## [Source data]

§ §

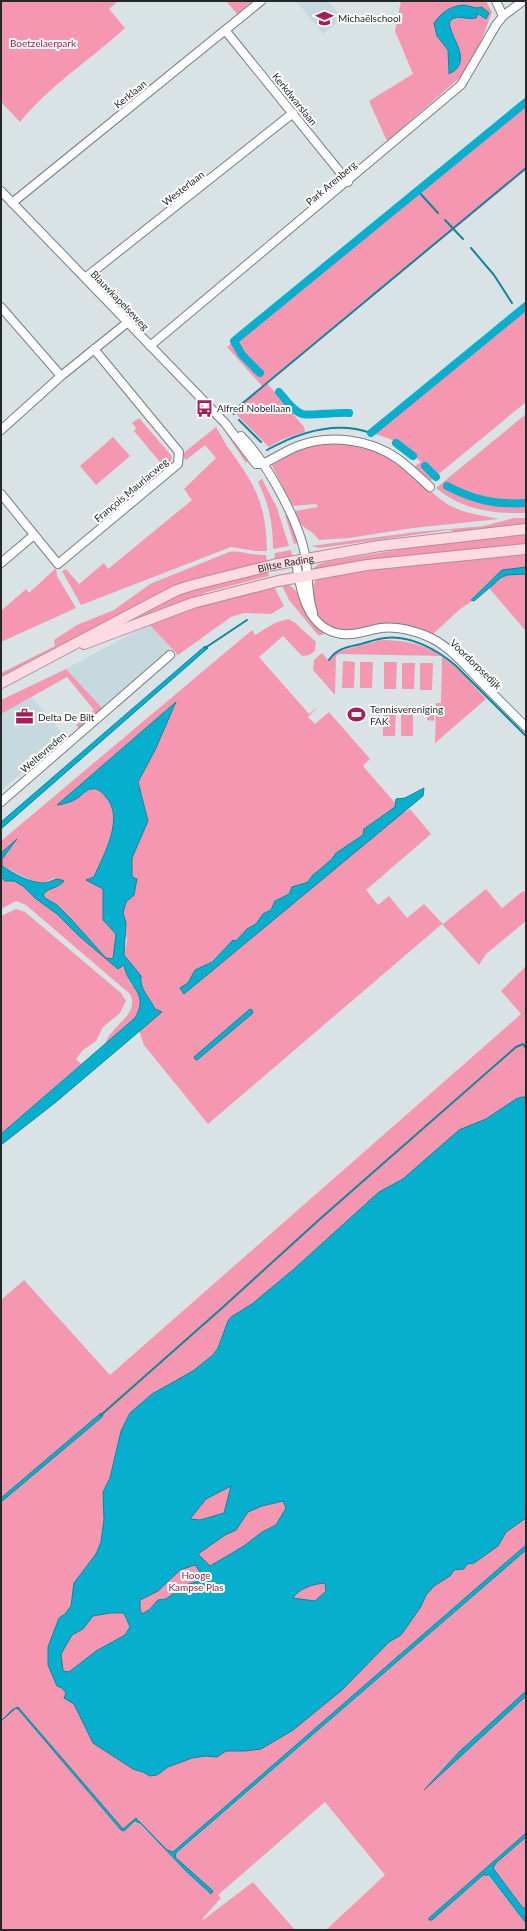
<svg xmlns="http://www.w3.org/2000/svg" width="527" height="1931" viewBox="0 0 527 1931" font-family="Lato,sans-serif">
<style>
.built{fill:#c6d9de}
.green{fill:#f597b0;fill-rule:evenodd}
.water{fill:#06afcd;stroke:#0f869c;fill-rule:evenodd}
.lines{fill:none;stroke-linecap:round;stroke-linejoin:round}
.stream{stroke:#0f869c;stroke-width:2}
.canal{stroke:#06afcd;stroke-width:8}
.minor-casing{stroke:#767f82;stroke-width:10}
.major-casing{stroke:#b28c96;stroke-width:12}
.minor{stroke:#fff;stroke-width:8}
.major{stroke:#fedae3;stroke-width:10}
.labels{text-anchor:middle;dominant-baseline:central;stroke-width:4;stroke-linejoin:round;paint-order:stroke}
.poi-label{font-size:10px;fill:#242829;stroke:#fff;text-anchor:start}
.park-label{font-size:10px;fill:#94224e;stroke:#fff}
.street-label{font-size:10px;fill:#242829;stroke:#fff}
</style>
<rect width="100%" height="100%" fill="#d9e3e5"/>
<!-- built -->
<path class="built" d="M296,1H328L341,16V20L323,34Z
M149,624L178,655L119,707L112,703L104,710L66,669Z
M31,696L64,735L1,791V714Z"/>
<!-- green -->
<path class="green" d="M1,1H118L109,9L125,28C90,60 49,86 20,122L1,102Z
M226,1H253L237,14Z
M401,1H486L492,12L482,39L464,74L387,141L369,101L413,74L395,31ZM464,5L477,8L483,18L477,14L470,19C461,18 442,17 451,32C453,35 455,36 456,40C458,47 458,55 460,63L451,74L448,71V50L434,24C442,12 450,6 464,5Z
M526,98V170L267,383L304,427L305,432L281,440L269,447L234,412L262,386L227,347Z
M526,305V402L429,482L414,467L421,462L402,445L388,438L372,433Z
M207,409L237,440L250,459L246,463L222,427L205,410Z
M526,414V513C492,514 463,510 436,488Z
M139,418L170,454L172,457L171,461L164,467L134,431L136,428L132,423Z
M216,427C220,433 223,440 227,446C255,485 266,502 267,551H255L231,547L81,605L62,571L66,569L79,584L104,563L108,569L192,500L184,489L216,458L205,445L186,460L181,455Z
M113,437L130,456L96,485L80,466Z
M345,443C364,447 381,451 397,462C416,474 430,494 449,505C465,514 482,515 499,519L413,528L349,538L319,540L314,534L301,525L295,511L318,507L316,504L293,506L271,464L277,459L312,444Z
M262,479L277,508L289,546L273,549C273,524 269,504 258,482Z
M288,514L297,543L294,544L285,515Z
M514,518H526V526L461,533L449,530L320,548L311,546L416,532L484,526Z
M526,531V545L504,546L468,552L312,569L319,564L330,561L391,551L426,543Z
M291,550L293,558L274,562L275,553Z
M229,552C241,550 253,556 266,555L267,561H265L266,564L194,582L1,678V673L55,646L54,640L77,625L114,610L150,584Z
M526,554V567L502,570L471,599L472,601L460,609L431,636C426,634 421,631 417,630C388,625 320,647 314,605C313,599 312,593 313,586C316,576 326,575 335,573Z
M56,568L57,576L76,608L1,642V611L26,589L29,593Z
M267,569L269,576L207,592L184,602L99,633L177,594Z
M526,574V630H525L489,588L507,575Z
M281,583C299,585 299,600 306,613C310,620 317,626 324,631L323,635H318L289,600Z
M273,585L284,606L271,614L244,613L231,617L178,655L149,624L198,605Z
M288,619L294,622L316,642L315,651L309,655L302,656L283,636L259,657L309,714L319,706L308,717L315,724L329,712L370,759L363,766L396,804L395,807L364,829L363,835L336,853L332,859L312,876L308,882L301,883L289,894L275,901L271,910L259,919L256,924L247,929L236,941L233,940L211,962L195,970L184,994L395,818L410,809L431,834L366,890L378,905L389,896L407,918L424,904L443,924L486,889L502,908L523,891L526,894V921L486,954L479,965L442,924L208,1124L144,1045L139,1031L162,1012L155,1009C152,1001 146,996 142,988C135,977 134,965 124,955L127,940L123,913L126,902L134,895L137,879L132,877V858L148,821L138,782L155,750L176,703L162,714L78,798C87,791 92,785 102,793C128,814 104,854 94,877L87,880L103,889V920L116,934L114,960L107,958L124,964C126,970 127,977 130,983C133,987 137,990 140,995C148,1015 118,1033 105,1044C111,1025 140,1015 130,994L26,905L16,901L1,909V877L5,881H14L23,886L35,898L57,914L79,936L105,956L57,905L45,898L43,895L46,890L61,885L54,878L44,883L35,882L2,866V859L16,841L1,853V841L246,635L252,630L255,635L275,623Z
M381,640C436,640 451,662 486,699L435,743L436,703H441L442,656L339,654L336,656L335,695L313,670L314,660L322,653L328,660L336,652Z
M343,661L355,662L354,688H342Z
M360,662H373L372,688H360Z
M384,662H397L396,689H384Z
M402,663H415L414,689H402Z
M420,663H433L432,690H420Z
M66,669L104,710L81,731L76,725L94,710L67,677L1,714V700Z
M427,705L434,706V721L427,720Z
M383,709H396L395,736H383Z
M401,710H413V736H401Z
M16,909L25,912L121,993L126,1001L120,1013L103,1027L96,1041L83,1050L76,1059L81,1064L1,1134V916Z
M526,966V1545L173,1852L167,1850L137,1818L123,1830L74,1775L121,1830L124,1831L137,1821L186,1871L211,1894L213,1893L174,1856L176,1854L526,1550V1691L460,1751L430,1783L526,1696V1833L429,1918L432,1920L483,1875L487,1874L526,1923V1930H326L385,1875L325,1802L218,1895L221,1898L203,1918V1920L253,1882L295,1930H1V1499L55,1453L1,1498V1300L24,1280L110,1375L521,1014L501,991Z
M526,1837V1909L522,1907L493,1868L496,1863Z"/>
<!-- water -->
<path class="water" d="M464,5L477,8L482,7L489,13L486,19L478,14L476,18C468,20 458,15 451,20C442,28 478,61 449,74L448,50L437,36L434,23C442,12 450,6 464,5Z
M526,567V574L507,575L501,578L474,601L471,600L502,570Z
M205,646L208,648L1,829V822Z
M176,702L155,750L138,782L148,821L132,858V877L137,879L134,895L126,902L123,913L126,923L124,955L141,976C139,989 150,998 155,1009L162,1012L56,1102L1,1145V1134L135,1018C150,992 128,989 124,965L118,969L79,936L57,914L35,898L23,886L14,881H5L1,877V853L17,839L2,859V866C13,873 30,883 43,883C52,883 54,876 64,881C58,889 48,887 43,895L45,898L57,905L70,918L106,958L113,959L116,934L103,920V889L86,880L94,877C103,856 126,817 105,796C102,792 97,788 92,789C87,789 83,794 79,797C72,802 65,804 57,805Z
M424,788L423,796L184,994L180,988L188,983L195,970L212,962L233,940L236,941L247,929L256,924L263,914L271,910L275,901L289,894L292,887L308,882L312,876L332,859L336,853L363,835L364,829L395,807L396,799L405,798Z
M250,1009L252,1010L253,1013L197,1060L195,1059L194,1057Z
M522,1097H526V1518L506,1532L498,1546L474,1563L467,1564L464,1569L454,1570L450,1576L434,1586L426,1595L420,1608L401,1635L389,1642L342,1690L293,1730L261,1749L245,1751H226L217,1757L205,1756L192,1758L168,1767L157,1775L150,1776L143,1772L133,1769L93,1743L74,1704L64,1698L66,1693L62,1688L57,1686L48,1665V1647L59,1618L65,1614L71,1606L74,1583L96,1554L101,1542L104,1519L103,1492L110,1478L121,1431L130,1413L152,1394L193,1371L213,1355L218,1348L228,1321L231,1317L252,1304L294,1269L379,1192L403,1179L459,1130L486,1119L516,1099ZM231,1486L224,1513L200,1520L190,1519L206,1499ZM283,1501L286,1508L276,1525L262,1532L244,1546L210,1566L198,1554L225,1535L236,1530L248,1512L262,1506ZM195,1565L200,1572L196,1582L185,1585L166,1599L158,1600L149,1610L142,1614L140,1610V1600L158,1591L180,1570ZM325,1583L326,1591L315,1601L293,1598C299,1588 314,1584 325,1583ZM110,1613H124L130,1627L125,1635L96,1651L69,1672L63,1671L61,1654L72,1635L83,1629L93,1616Z
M101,1413L103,1415L102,1417L1,1502V1498Z
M526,1545V1550L176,1853L175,1857L213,1891L211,1894L186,1871L140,1823L135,1821L124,1831L121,1830L18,1709L16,1708L1,1721L12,1710L18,1707L123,1829L136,1818L167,1850L173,1852Z
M526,1691V1696L424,1790L460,1751Z
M526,1833V1837L496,1863L493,1868L522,1907L526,1909V1923L489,1875H483L432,1920H429V1918Z"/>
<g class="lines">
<!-- stream -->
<path class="stream" d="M417,190L438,213
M445,220L463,239
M471,248L494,275L512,303
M516,311V313
M226,406L234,414
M232,412L526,168
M239,420L261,442
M267,450C299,432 335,420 371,433
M205,648L247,620
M329,660C337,648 348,647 361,644C369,642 376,639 385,638C410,635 436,649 455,665L526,736
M101,1415L222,1308L321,1218L516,1047L523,1044L526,1048"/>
<!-- canal -->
<path class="canal" d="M260,373L242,355L234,341L526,102
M279,392C285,399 293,411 302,414C307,416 339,412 349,413
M371,433L526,306
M396,443L413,456
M425,466L436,477
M447,486C474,500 495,505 526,503"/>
<defs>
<path id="minor" d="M503,16L523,1
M225,30L348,182
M1,191L225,423L256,464H262C274,459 285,451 298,446C329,434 370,439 398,459C409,467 419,477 430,487
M12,203L261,1
M85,278L293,113
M1,307L61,376
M150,346L461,85L496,25L503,16L496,1
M1,430L61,376L128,322
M241,436C265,460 294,513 303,546C309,567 306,591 313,613
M1,494L58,564L178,464L179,452L94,349
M296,561C300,590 307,630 342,634C355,636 368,630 381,628C397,626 417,631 431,638C451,648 466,666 481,682C496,697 511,712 526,727
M1,563L34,535
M1,802L170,655"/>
<g id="major">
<path d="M84,644L193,603L278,581L367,565L526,549"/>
<path id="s1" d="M1,683L152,603L177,590L193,585L273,565L379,546L526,529"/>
</g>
</defs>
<!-- minor casing -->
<use href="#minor" class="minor-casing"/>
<!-- major casing -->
<use href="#major" class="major-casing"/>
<!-- minor -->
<use href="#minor" class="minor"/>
<!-- major -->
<use href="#major" class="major"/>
</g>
<!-- icons -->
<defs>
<symbol id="school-bare" viewBox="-9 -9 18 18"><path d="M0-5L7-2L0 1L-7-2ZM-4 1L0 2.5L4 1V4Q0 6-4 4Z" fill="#aa1b57" stroke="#fff" stroke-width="2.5" paint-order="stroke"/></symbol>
<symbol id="bus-bare" viewBox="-9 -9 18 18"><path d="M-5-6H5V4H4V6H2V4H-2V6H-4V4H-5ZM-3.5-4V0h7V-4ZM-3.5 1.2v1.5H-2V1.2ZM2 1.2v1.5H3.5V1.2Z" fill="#aa1b57" stroke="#fff" stroke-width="2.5" paint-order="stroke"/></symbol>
<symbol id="stadium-bare" viewBox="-9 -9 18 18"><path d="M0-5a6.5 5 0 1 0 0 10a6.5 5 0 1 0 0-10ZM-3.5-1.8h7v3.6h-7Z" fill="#aa1b57" stroke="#fff" stroke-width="2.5" paint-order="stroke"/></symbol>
<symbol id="office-bare" viewBox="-9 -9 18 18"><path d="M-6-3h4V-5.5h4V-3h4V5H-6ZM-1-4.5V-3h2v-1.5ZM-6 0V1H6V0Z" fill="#aa1b57" stroke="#fff" stroke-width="2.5" paint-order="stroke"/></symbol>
</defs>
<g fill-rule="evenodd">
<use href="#school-bare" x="312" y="6" width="25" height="25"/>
<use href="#bus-bare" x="192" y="396" width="25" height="25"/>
<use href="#stadium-bare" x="344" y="702" width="25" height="25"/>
<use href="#office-bare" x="12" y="704" width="25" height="25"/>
</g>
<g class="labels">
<!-- poi labels -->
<g class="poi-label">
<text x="338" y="18">Michaëlschool</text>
<text x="217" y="408">Alfred Nobellaan</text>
<text x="370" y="709">Tennisvereniging<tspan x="370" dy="12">FAK</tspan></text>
<text x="38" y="717">Delta De Bilt</text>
</g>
<!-- park labels -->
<g class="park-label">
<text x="43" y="43">Boetzelaerpark</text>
<text x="196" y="1575">Hooge<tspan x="196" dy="12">Kampse Plas</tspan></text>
</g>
<!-- street labels -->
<g class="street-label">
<text transform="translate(130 94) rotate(-39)">Kerklaan</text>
<text transform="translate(295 99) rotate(51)">Kerkdwarslaan</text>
<text transform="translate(331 183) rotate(-40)">Park Arenberg</text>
<text transform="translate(183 188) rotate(-38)">Westerlaan</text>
<text transform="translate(120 300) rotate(46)">Blauwkapelseweg</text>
<text transform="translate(131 490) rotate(-40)">François Mauriacweg</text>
<text stroke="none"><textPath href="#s1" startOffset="311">Biltse Rading</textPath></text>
<text transform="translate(476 664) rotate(44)">Voordorpsedijk</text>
<text transform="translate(43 752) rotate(-41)">Weltevreden</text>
</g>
</g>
<!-- border -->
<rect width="527" height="1931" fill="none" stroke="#242829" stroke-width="4"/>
</svg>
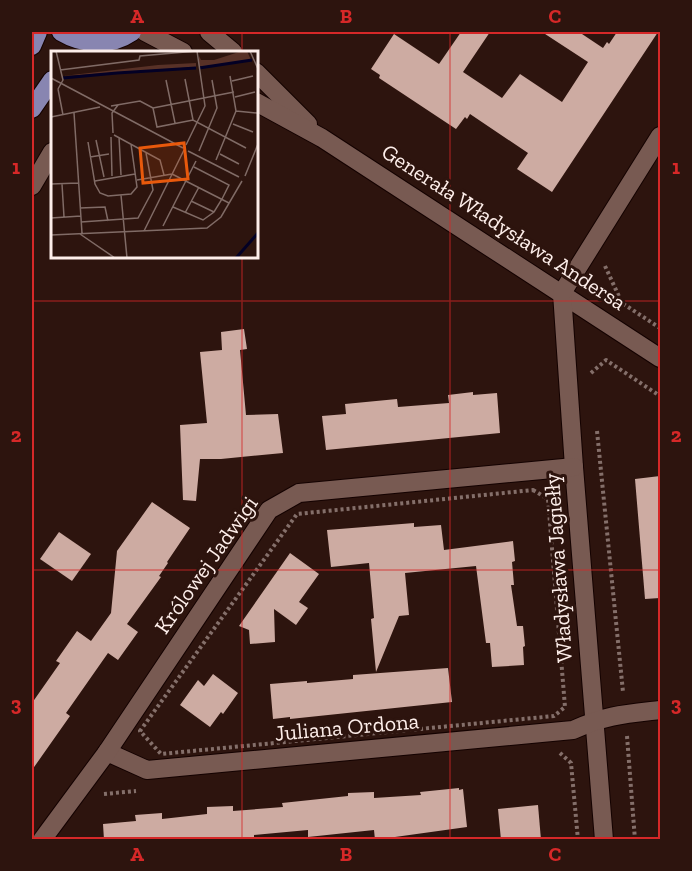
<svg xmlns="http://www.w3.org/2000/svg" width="692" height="871" viewBox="0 0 692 871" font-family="'Zilla Slab',serif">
  <rect width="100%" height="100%" fill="#2d140e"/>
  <g fill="#cdaba2">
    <path d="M461,32H490L463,72L502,98L520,74L562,102L588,62L542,32H579L603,48L607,42L609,44L617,32H658L552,192L517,169L528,153L470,114L467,119L465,117L456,129L379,78L380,75L371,69L394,34L439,64Z"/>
    <path d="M244,329L247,349L240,350L246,415L278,414L283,453L221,459H200L196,501L183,500L180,425L207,423L200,352L222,350L221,332Z"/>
    <path d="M473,392V395L497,393L500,433L326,450L322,416L346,414L345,404L397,399L398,407L449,403L448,395Z"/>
    <path d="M660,476V598L645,599L635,479Z"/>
    <path d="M152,502L190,528L167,562L168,563L159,576L161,577L127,624L138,632L118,660L108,653L66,713L70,716L32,770V703L60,663L56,661L77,631L91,641L111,613L117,551Z"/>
    <path d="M414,523V527L441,525L444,550L513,541L515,561L512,562L514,585H511L517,626H523L525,646L523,647L524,665L492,667L490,643H486L476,566L405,573L409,615L399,616L376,672L371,619L374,618L369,563L331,567L327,530Z"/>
    <path d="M59,532L91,554L72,581L40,559Z"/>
    <path d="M290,553L319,574L299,602L308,608L296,625L274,609L275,642L250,644L249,630L239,626Z"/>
    <path d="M448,668L452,702L290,719V717L273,719L270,684L307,681V683L353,679V675Z"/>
    <path d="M213,674L238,693L223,714L221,712L210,727L180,705L198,680L204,686Z"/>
    <path d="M459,788V790L463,789L467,827L395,837V840H375L374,830L308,837V830L254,835V840H104L103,824L136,821L135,815L162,813V819L207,814V807L233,806V811L283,807L282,803L348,796V793L374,792V798L421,795L420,792Z"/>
    <path d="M538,805L541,840H501L498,809Z"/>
  </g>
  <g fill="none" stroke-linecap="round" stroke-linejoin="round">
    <defs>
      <g id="minor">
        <path d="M145,32L183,52"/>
        <path d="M209,32L233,52"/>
        <path d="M256,72L308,124"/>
        <path d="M256,102L322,138L660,358"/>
        <path d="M32,186L52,152"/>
        <path d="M562,293L574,467L604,840"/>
        <path d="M562,293L660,136"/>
        <path d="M107,752L147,770L573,730C606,715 625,714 660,710"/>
        <path d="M42,840L107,752L269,510L299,493L574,467"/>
      </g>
      <g id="major">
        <path d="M61,32C83,45 110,47 132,32"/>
        <path d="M32,46L38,32"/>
        <path d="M32,109L52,80"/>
      </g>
    </defs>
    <use href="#minor" stroke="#140200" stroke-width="20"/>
    <use href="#major" stroke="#140200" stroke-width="20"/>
    <g stroke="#846f6a" stroke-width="4" stroke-dasharray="3 3" stroke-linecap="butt">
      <path d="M605,266L622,303L660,328"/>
      <path d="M591,373L606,360L660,396"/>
      <path d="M597,431L623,692"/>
      <path d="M533,490L548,499L565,707L554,716L161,754L140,731L297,514Z"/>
      <path d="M627,736L635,840"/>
      <path d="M560,753L571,763L578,840"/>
      <path d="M104,794L136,791"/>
    </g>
    <use href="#minor" stroke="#785a52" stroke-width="18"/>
    <use href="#major" stroke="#8885b1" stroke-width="18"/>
  </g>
  <path fill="none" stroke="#d62828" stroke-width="1.5" stroke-opacity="0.55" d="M242,32V52M450,32V840M242,256V840M32,301H660M32,570H660"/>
  <g text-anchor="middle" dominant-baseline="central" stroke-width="6" stroke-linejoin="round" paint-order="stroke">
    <g font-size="22" fill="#fdeeea" stroke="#2d140e">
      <text transform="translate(504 227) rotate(33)">Generała Władysława Andersa</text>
      <text transform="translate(206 565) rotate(-55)">Królowej Jadwigi</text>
      <text transform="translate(558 568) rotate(-94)">Władysława Jagiełły</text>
      <text transform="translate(347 727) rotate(-5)">Juliana Ordona</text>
    </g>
  </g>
  <g transform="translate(51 51)">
    <rect width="207" height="207" fill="#2d140e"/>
    <path d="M191,0H196L200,9L148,16V5L150,9H163ZM145,12V16L12,25L107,14Z" fill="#583127"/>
    <path fill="none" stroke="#030025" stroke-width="3" d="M148,17L201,9M66,22L145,17M12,27L66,22M185,207L207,182"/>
    <path fill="none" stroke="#806b66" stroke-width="1.5" d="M5,0L12,29L7,38M199,0L207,18M9,19L88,9L89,5L146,0M0,27L132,97M134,28L142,69M115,29L124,72M181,30L202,25M7,38L12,64M184,46L204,41M60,55L89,50L102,57M102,57L106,76L142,69L195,97M102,57L183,41M185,60L206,62M23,62L31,182M0,66L49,56M182,73L202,81M62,82L61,62L67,54M63,84L109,109L113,124M60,86L61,125M68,86L70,124M45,89L53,126M37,91L44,133L49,142L57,145L80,143L86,136L80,93M135,94L154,55L146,0M137,100L188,126M148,100L166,57L161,29M169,103L188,113M39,106L58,103M165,109L185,60L179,25M121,123L178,152M194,125L207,93M86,129L121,123M44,130L84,123M0,133L27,132M11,133L13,166M70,144L76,207M140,150L163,161M122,156L152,169L163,161L171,148L178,134L143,116M29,157L54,156L57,170M134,162L148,136M0,167L30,165M30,171L87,167L102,139L95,102M112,175L145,110M93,180L133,99M29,183L64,207M0,184L156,177L170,166L191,130"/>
    <path fill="#e8590c" fill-opacity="0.15" stroke="#e8590c" stroke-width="3" d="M133,92L137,128L92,132L89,97Z"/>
    <rect width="207" height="207" fill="none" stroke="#fdeeea" stroke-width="3"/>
  </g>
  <rect width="692" height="871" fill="none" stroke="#2d140e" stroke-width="66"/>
  <rect x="33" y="33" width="626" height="805" fill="none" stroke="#d62828" stroke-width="2"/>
  <g font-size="20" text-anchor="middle" font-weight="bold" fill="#d62828">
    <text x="137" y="23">A</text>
    <text x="346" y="23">B</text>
    <text x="555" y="23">C</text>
    <text x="16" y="174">1</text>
    <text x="676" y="174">1</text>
    <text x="16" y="442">2</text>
    <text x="676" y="442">2</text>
    <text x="16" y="711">3</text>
    <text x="676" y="711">3</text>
    <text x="137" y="861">A</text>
    <text x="346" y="861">B</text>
    <text x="555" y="861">C</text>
  </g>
</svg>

§ §

## [Task goal]
Every line above in which the word "lines" is present must be copied into the answer.

## [Answer to the problem]
.lines{fill:none;stroke-linecap:round;stroke-linejoin:round}
<g class="lines">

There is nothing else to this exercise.